From the online discussion groups and blogs, I have seen a lot of interview questions are related to handling large scale dataset. I am wondering is there a systematic approach to analyze this type of questions? Or in more specific, is there any data structure or algorithms that can be used to deal with this? Any suggestions are really appreciated.
There is no single data structure or algorithm for "handling" large datasets of any nature whatsoever and for every possible purpose -- there is, rather, a vast collection of such architectures, data structures, and algorithms, for such many varied kind of data, and of required "handling" (in single-task, SMP, and distributed environments -- they may well require very different approaches in many cases).
When people describe a Large data set, they frequently mean one where the entire data set can not be stored in memory. This creates challenges as to what data to load and when to load and unload it.
One approach is to use a sequential data file and process from beginning to end. That is effective when the nature of the processing is sequential, but doesn't work well when the processing needs to combine data from various parts of the data set.
Another approach is some sort of indexed file, retrieving necessary bits of data as they are needed.
A specialisation of this is the use of memory mapped files, where you let the memory manager handle the loading and caching of data.
A DBMS can greatly simplify data access, but does add some system overhead.
"Large-scale" data sets fall into several categories that I've seen, each of which presents different challenges for you to think about.
- Data that's too big to fit in memory. Here, some key techniques are:
- Caching data that's frequently used for better performance
- Working on data from a file a chunk at a time instead of trying to read the whole file into memory at once (if you're not working sequentially through the file, this can be particularly challenging!)
- Distributing data across the memory of several machines.

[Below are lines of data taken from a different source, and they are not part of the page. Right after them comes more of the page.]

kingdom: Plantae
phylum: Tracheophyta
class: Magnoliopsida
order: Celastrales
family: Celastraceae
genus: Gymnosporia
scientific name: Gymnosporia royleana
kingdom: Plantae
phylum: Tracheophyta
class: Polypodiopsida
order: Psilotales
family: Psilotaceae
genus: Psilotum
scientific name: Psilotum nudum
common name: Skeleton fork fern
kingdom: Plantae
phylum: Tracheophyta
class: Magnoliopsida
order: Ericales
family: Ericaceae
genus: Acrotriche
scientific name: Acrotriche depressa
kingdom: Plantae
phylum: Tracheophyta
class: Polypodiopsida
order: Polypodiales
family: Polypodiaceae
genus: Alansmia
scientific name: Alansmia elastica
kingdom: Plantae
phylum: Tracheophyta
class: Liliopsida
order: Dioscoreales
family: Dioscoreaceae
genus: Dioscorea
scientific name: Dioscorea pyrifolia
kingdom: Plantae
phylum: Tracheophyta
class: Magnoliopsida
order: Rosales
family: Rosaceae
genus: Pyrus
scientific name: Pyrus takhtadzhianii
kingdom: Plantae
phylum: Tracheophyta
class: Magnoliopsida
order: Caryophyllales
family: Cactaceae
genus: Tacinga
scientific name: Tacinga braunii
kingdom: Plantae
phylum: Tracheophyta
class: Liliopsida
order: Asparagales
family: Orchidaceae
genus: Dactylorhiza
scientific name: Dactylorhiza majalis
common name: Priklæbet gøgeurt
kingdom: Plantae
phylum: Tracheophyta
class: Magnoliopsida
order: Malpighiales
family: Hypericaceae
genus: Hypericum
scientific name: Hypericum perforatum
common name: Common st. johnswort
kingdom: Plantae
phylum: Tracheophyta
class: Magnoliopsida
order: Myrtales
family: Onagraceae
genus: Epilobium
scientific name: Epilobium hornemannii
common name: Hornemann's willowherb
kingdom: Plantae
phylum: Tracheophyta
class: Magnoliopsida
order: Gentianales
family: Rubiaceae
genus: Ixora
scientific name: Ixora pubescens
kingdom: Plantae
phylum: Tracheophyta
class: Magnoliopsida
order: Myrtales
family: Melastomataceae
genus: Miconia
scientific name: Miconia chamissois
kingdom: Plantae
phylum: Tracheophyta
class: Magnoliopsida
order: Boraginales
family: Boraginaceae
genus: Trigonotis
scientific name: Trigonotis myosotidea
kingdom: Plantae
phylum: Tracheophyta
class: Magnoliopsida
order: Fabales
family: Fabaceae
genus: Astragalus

- Data that's too big to fit into a single file because of file system or hardware architecture limits. This is pretty easy to solve – split the file – but there's a practical question in many cases of what a sensible split would be.
- Data that's too big to fit on a single hard disk. Here, mostly the techniques are to buy bigger disks :-), or to distribute the data across several machines.
- Distributing data across multiple machines poses interesting challenges when you need to do analysis or transformations on the data. This is a deep topic with a lot of different approaches and challenges. Map/reduce frameworks like CouchDB and Hadoop have recently become popular tools for research and application in this area.
- Data that's too big for a single database instance. This can be a problem of disk size (ran out of space) or performance (memory cache keeps getting blown, indices have simply gotten too big). Maintaining robustness and performance of data split across multiple DB instances, potentially in multiple data centers, is an area of perennial interest to large enterprises. Here, the choices are:
- Vertical splits (different tables to different DBs)
- Horizontal splits (same table on different DBs, but holding different data)
Other problems often associated with large-scale data sets, but not size-related problems per se, are:
- Data that is coming in fast. Think of systems that need to scale to millions or even billions of transactions per minute.
- Data that is constantly changing. How do you deal with stale data or data that's being modified while you're working on it?